Within the records, which lines hold the string "text"? Report each one by copying it.

(Beginning of PROVIDED RECORDS)

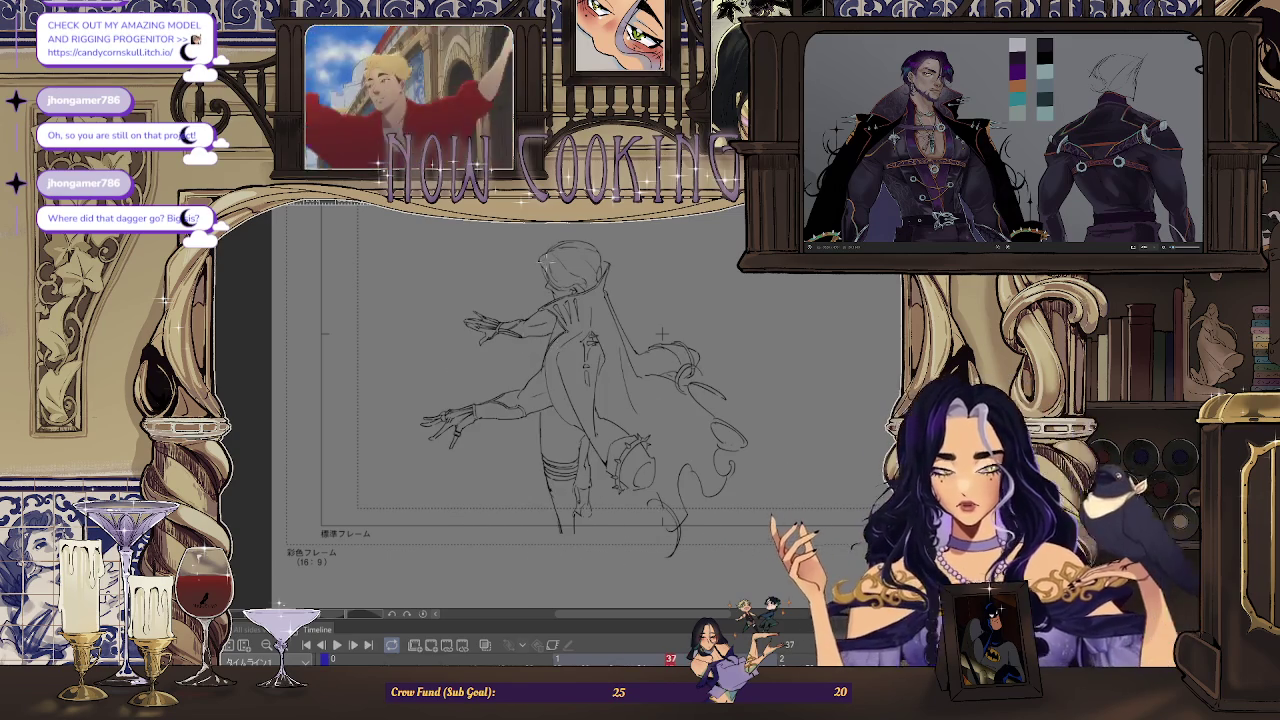
Replay the animation while zooming out and in, ending on the keyframe with onion skins.
{"action": "scroll", "coordinate": [661, 334], "scroll_direction": "up", "scroll_amount": 2}
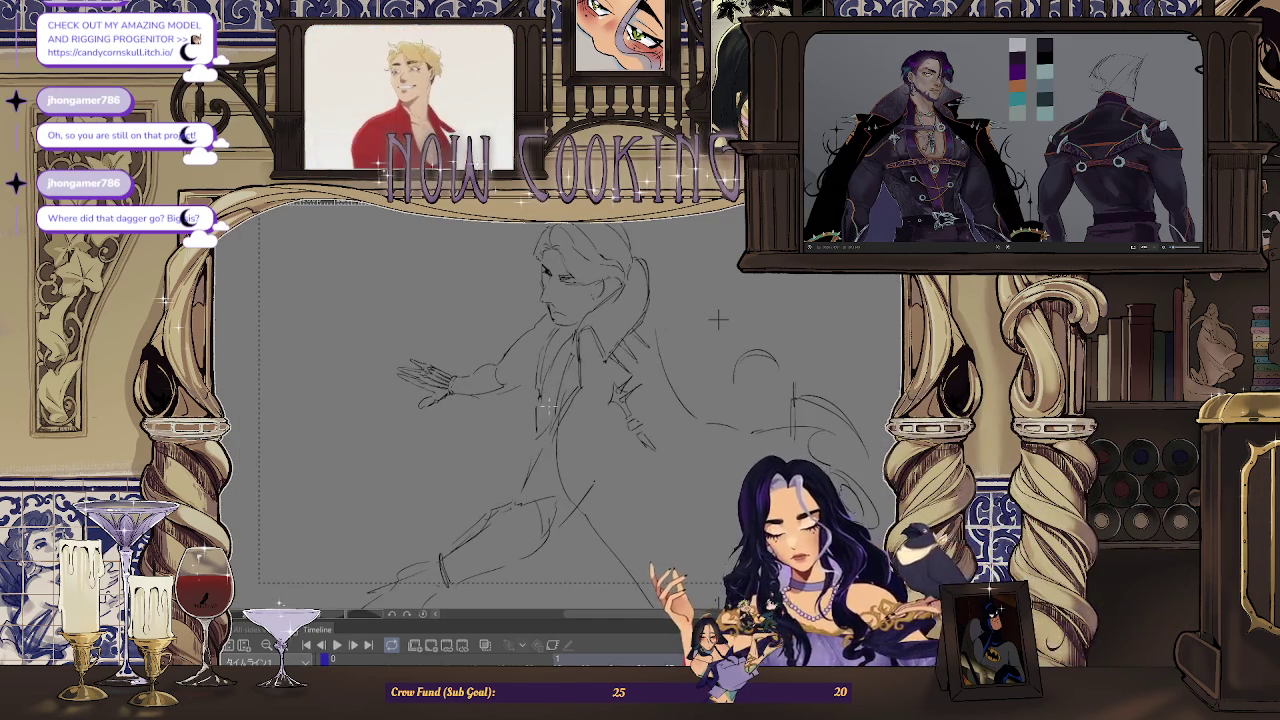
{"action": "scroll", "coordinate": [667, 338], "scroll_direction": "up", "scroll_amount": 1}
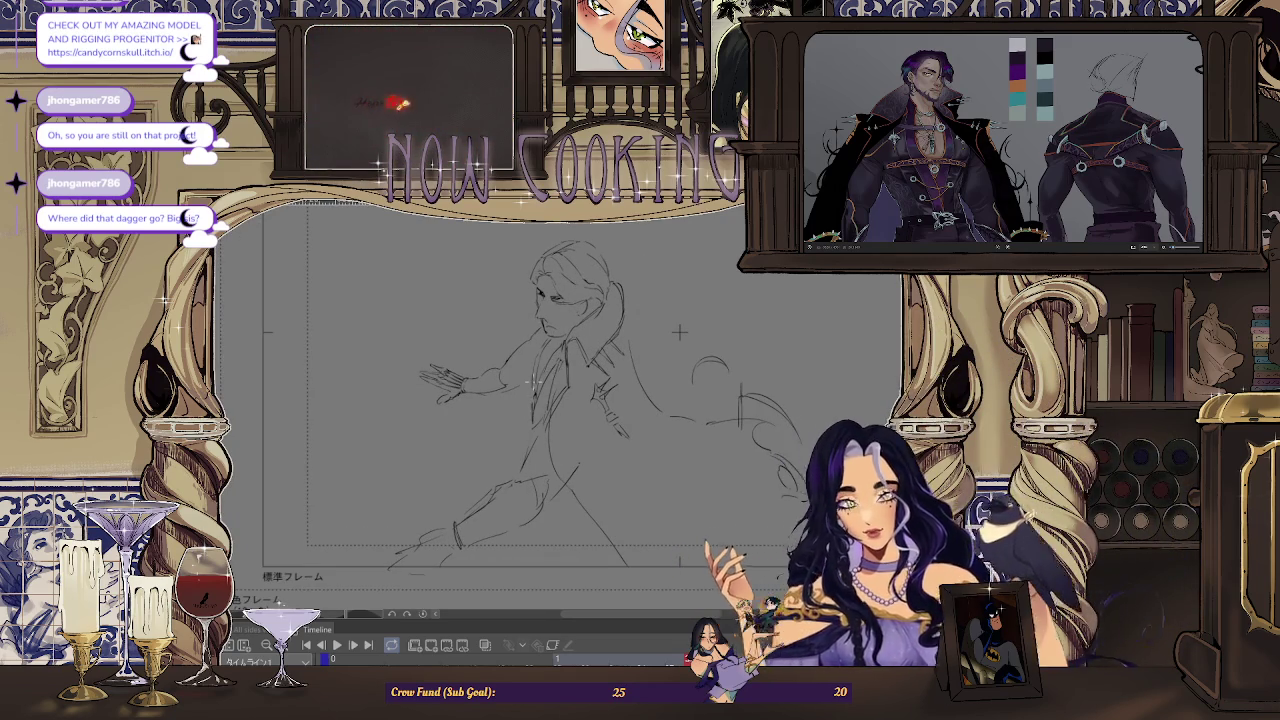
{"action": "scroll", "coordinate": [679, 331], "scroll_direction": "up", "scroll_amount": 1}
{"action": "key", "text": "ctrl+minus"}
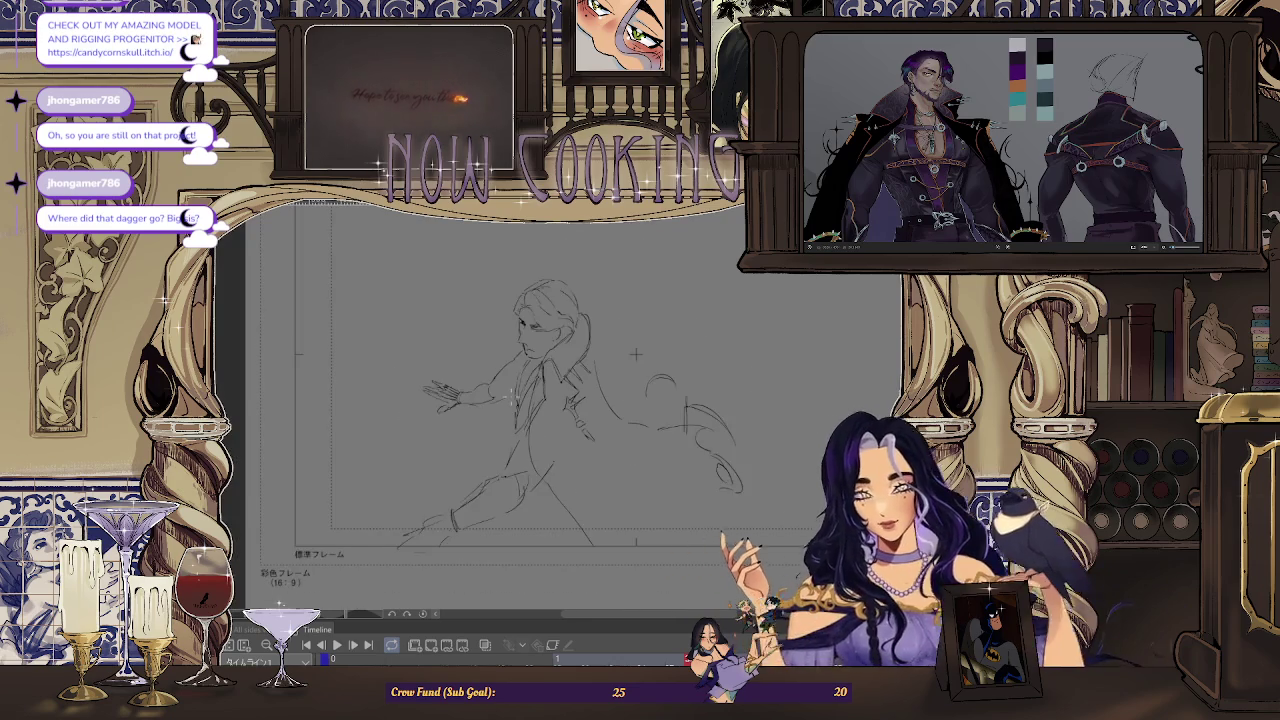
{"action": "key", "text": "space"}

(End of PROVIDED RECORDS)

» **ANSWER SPACE**
{"action": "key", "text": "ctrl+minus"}
{"action": "key", "text": "space"}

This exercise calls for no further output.